TASK ITEM:
Transcribe all the entries word for word, but omit the images.

RECORDS FOR THIS EXERCISE:
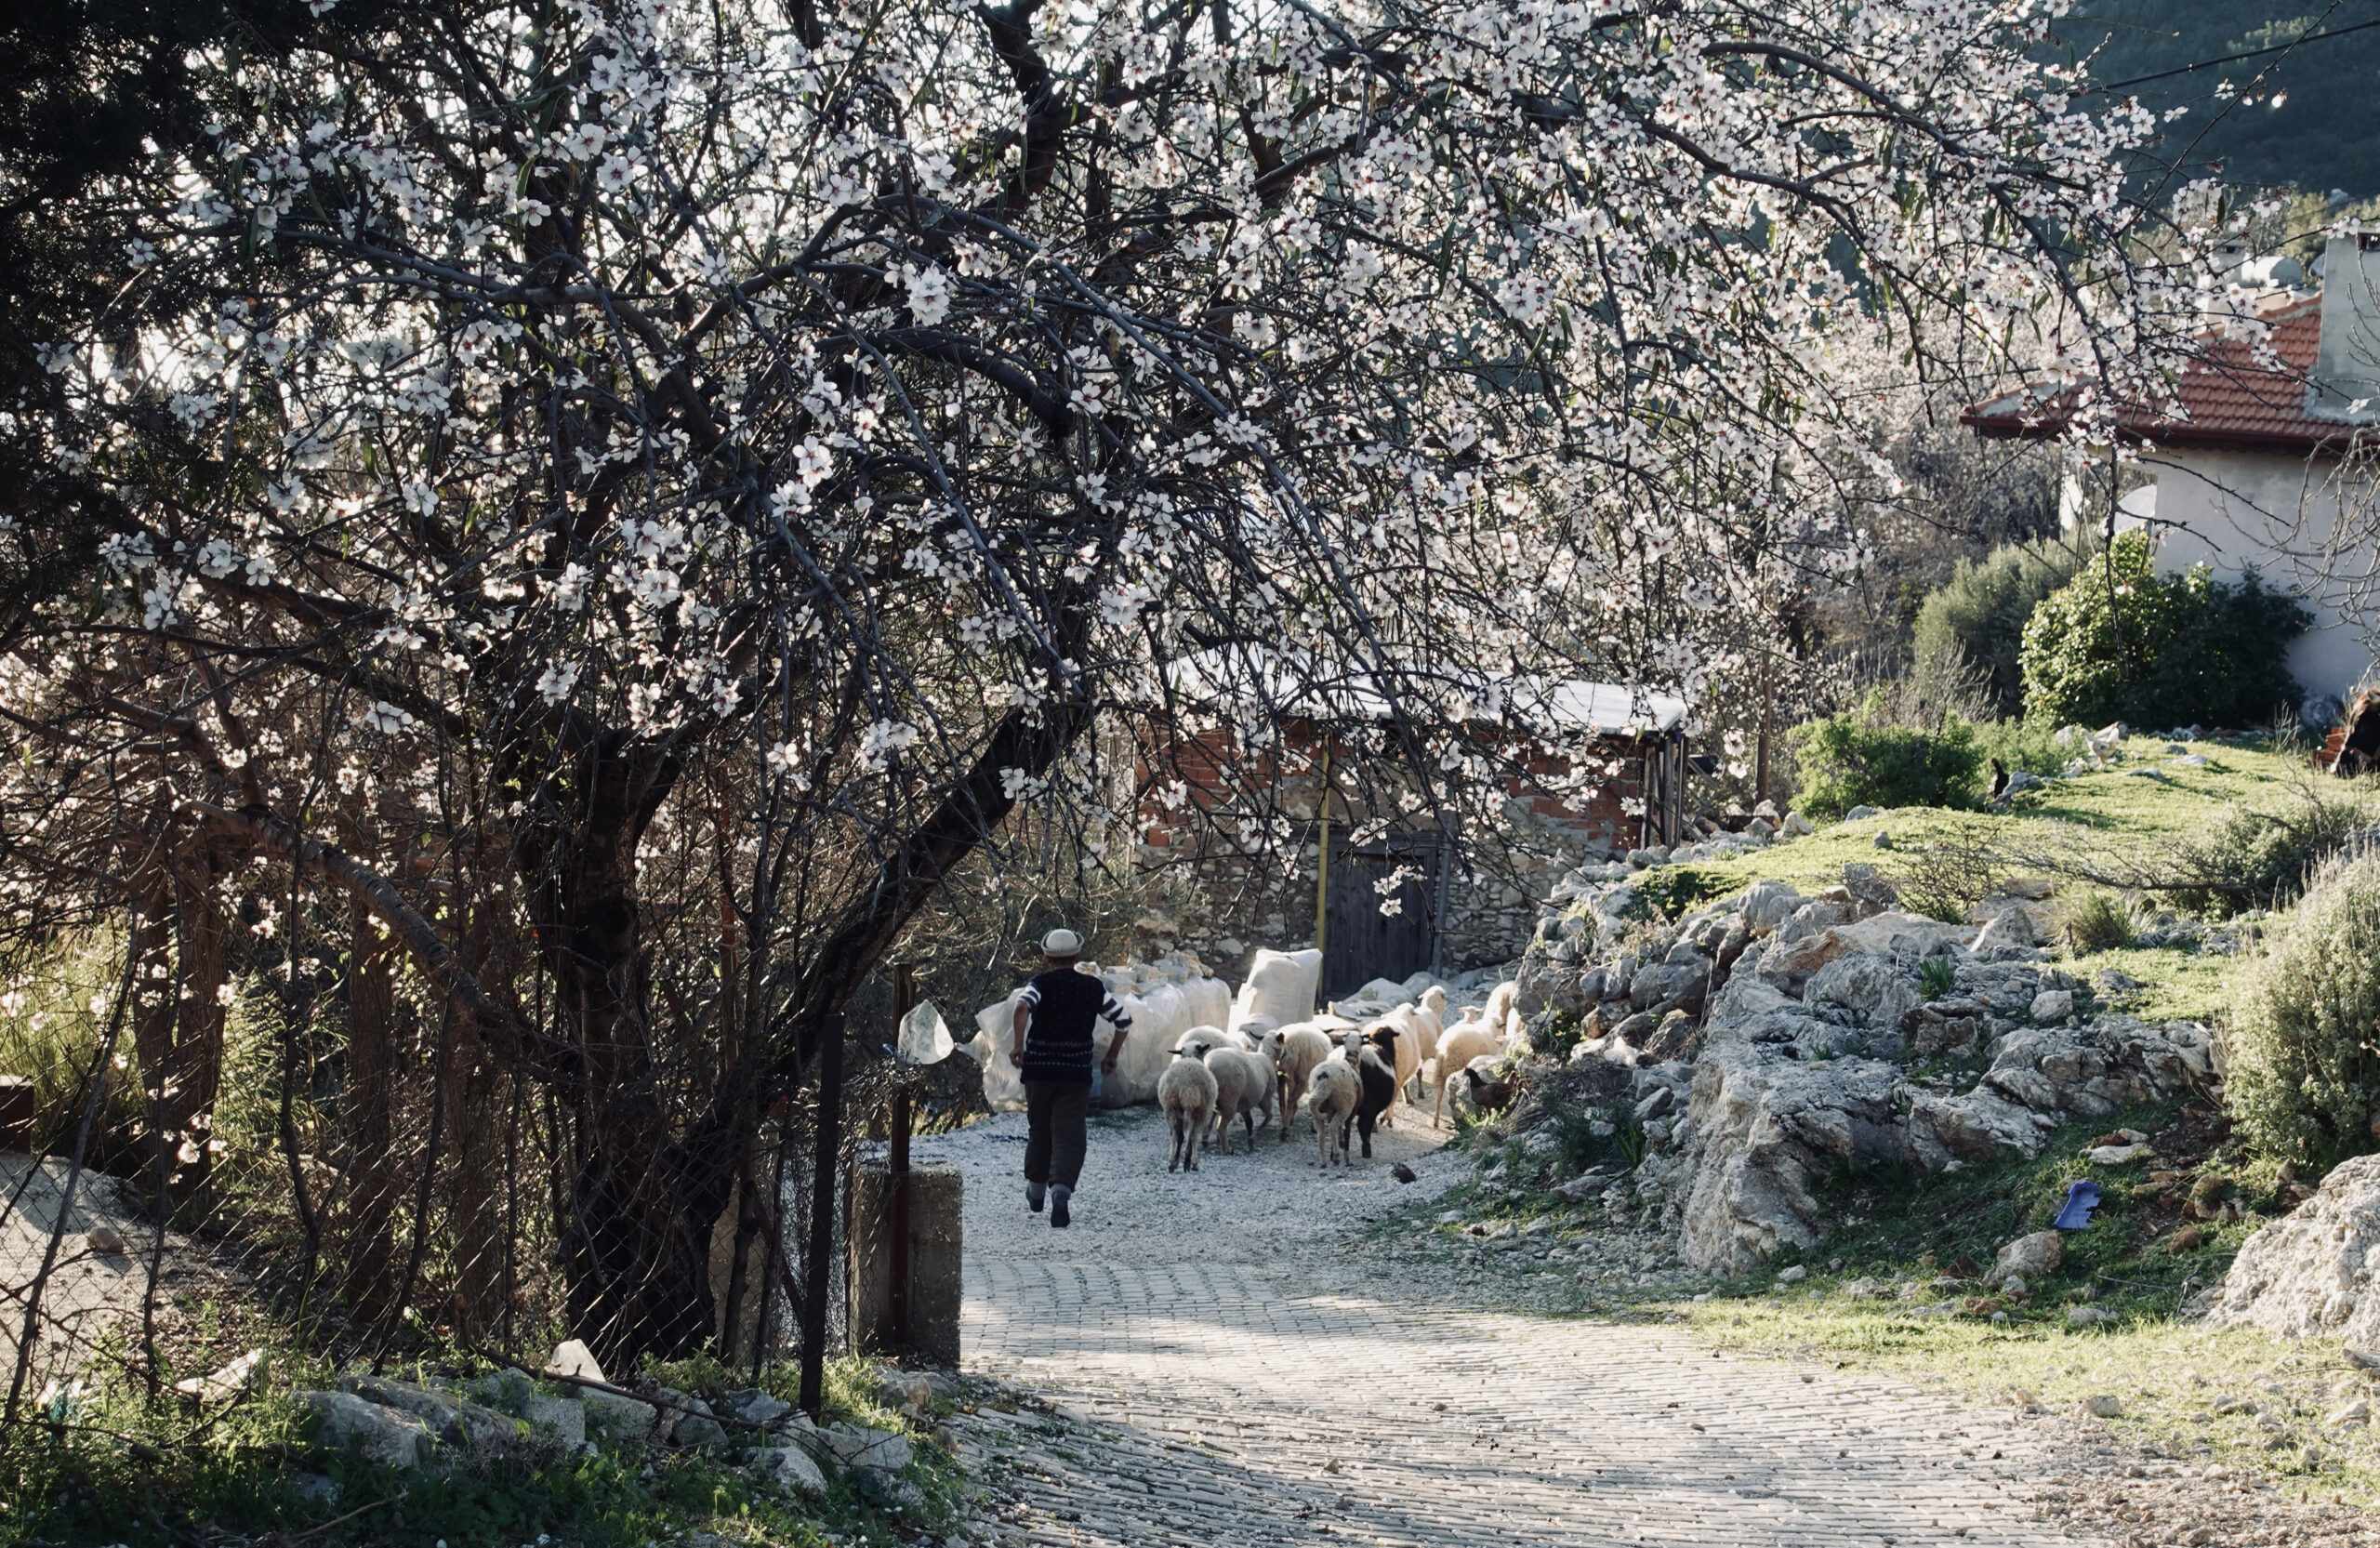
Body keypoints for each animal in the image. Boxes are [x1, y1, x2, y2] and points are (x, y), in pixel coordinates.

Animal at [1157, 1048, 1218, 1171]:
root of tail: (1189, 1084)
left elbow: (1180, 1137)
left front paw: (1177, 1160)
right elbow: (1189, 1136)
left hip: (1171, 1108)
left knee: (1176, 1135)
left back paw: (1173, 1162)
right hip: (1200, 1111)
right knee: (1192, 1136)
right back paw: (1190, 1162)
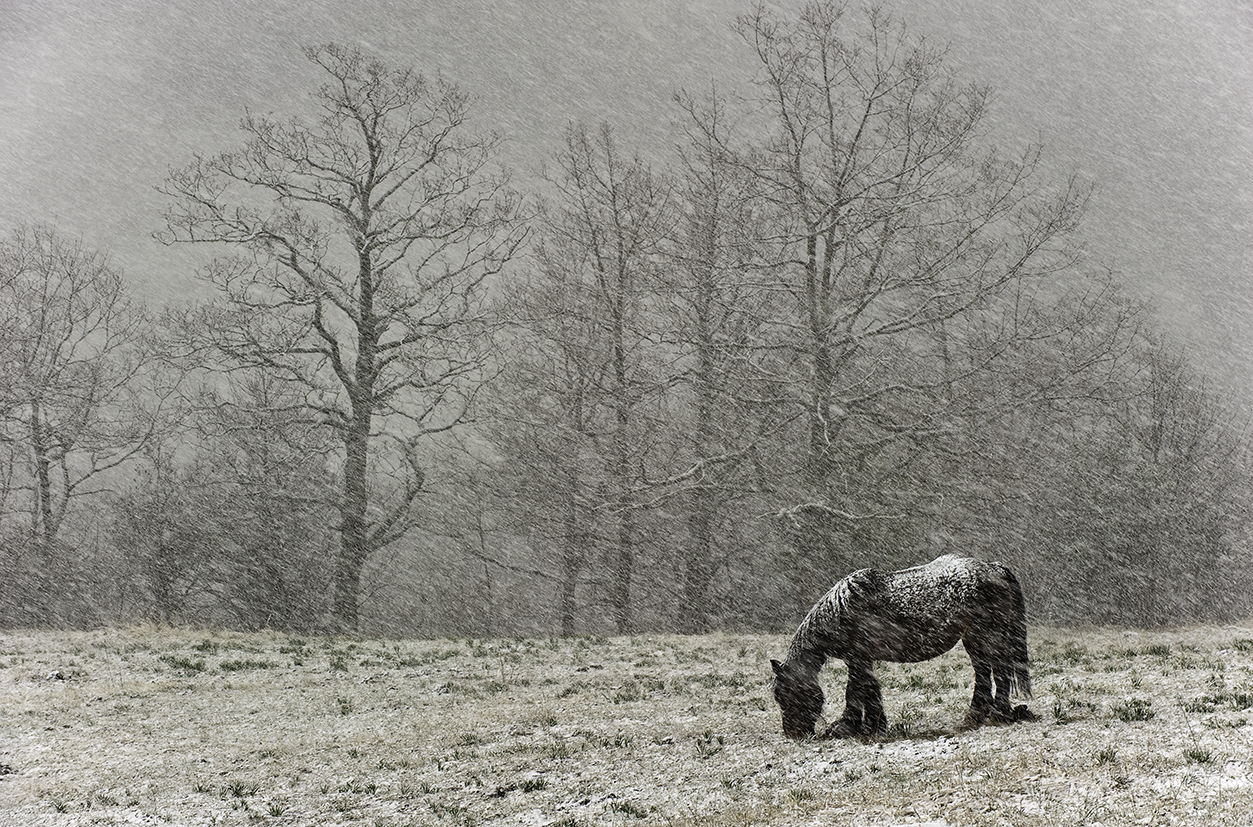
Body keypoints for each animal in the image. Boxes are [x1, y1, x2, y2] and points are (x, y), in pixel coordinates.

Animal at [770, 554, 1033, 740]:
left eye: (786, 694)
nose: (794, 734)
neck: (842, 609)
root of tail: (994, 567)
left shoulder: (857, 658)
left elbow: (854, 690)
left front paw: (847, 726)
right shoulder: (862, 658)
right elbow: (870, 689)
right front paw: (875, 725)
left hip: (989, 634)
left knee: (999, 671)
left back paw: (999, 713)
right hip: (973, 639)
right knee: (983, 673)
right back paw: (974, 716)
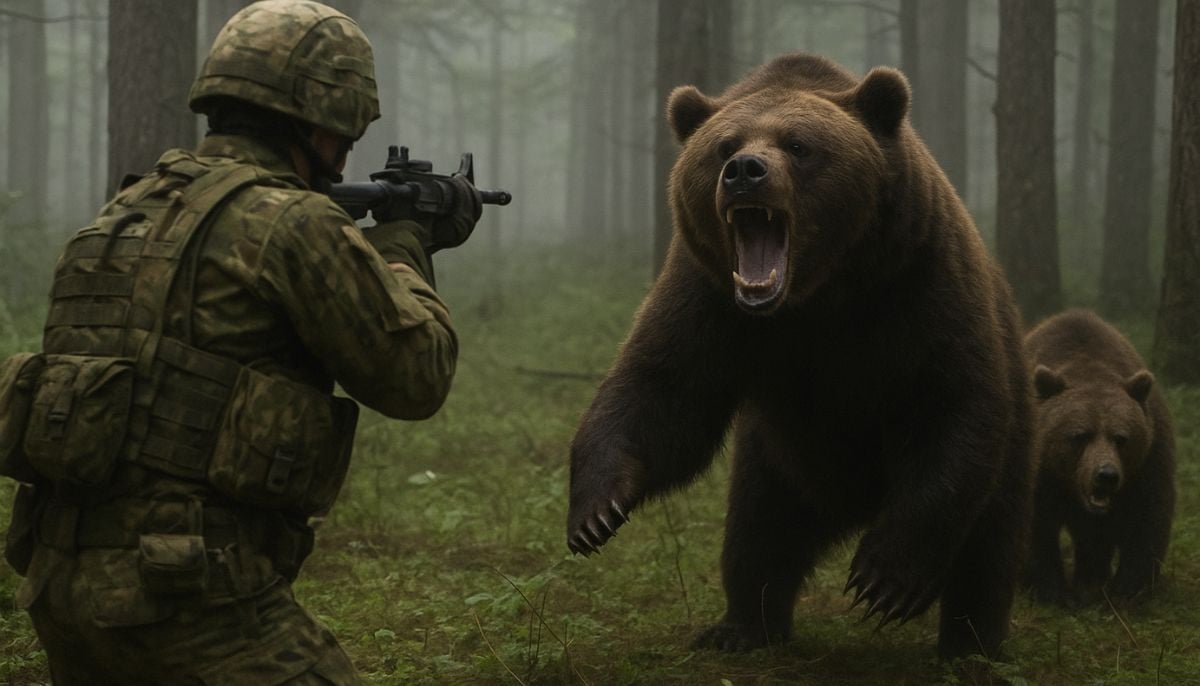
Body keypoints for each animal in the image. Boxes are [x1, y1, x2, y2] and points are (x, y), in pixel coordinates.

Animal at [565, 52, 1035, 661]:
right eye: (723, 145)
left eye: (798, 144)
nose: (744, 170)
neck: (816, 296)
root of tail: (852, 506)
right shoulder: (711, 302)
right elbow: (659, 389)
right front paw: (595, 512)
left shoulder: (919, 282)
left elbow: (952, 403)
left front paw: (884, 580)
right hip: (776, 460)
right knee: (759, 535)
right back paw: (741, 626)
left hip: (1015, 436)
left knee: (989, 549)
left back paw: (971, 644)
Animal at [1023, 309, 1176, 604]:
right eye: (1080, 435)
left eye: (1121, 438)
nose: (1106, 475)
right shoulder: (1038, 470)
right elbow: (1035, 524)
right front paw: (1051, 590)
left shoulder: (1147, 461)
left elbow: (1148, 516)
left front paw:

EXERCISE RESPONSE:
Body keypoints for each animal in the image. Boxes are [x1, y1, x2, y2] and points are (x, y), in pixel coordinates.

Animal at [1157, 1048, 1218, 1171]:
root of tail: (1189, 1084)
left elbow: (1180, 1137)
left front paw: (1177, 1160)
right elbow: (1189, 1136)
left hip: (1171, 1108)
left knee: (1176, 1135)
left back paw: (1173, 1162)
right hip: (1200, 1111)
right knee: (1192, 1136)
right back paw: (1190, 1162)
Body keypoints for each animal in the image. Boxes are [x1, y1, x2, y2] and points are (x, y), in pixel coordinates.

Animal at [770, 554, 1033, 740]:
left eye: (786, 694)
nose: (794, 734)
neck: (842, 609)
root of tail: (994, 567)
left shoulder: (857, 658)
left elbow: (854, 690)
left front paw: (847, 726)
right shoulder: (862, 658)
right elbow: (870, 689)
right front paw: (875, 725)
left hip: (989, 634)
left knee: (999, 671)
left back paw: (999, 713)
right hip: (973, 639)
right knee: (983, 673)
right back paw: (974, 716)
Body keypoints for each animal in the image. Boxes are [x1, y1, x2, y2] and points are (x, y), in pixel coordinates.

Animal at [565, 52, 1035, 661]:
right eye: (723, 145)
left eye: (798, 144)
nose: (744, 170)
neck: (816, 296)
root of tail: (852, 506)
right shoulder: (711, 302)
right elbow: (659, 389)
right front paw: (595, 512)
left shoulder: (919, 282)
left elbow: (952, 403)
left front paw: (884, 580)
right hip: (776, 460)
right knee: (759, 535)
right back paw: (741, 626)
left hip: (1015, 436)
left knee: (989, 549)
left back paw: (971, 644)
Animal at [1023, 309, 1176, 604]:
right eye: (1080, 435)
left eye: (1121, 438)
nose: (1106, 475)
right shoulder: (1038, 470)
right elbow: (1035, 524)
right front paw: (1051, 590)
left shoulder: (1147, 461)
left elbow: (1148, 516)
left front paw:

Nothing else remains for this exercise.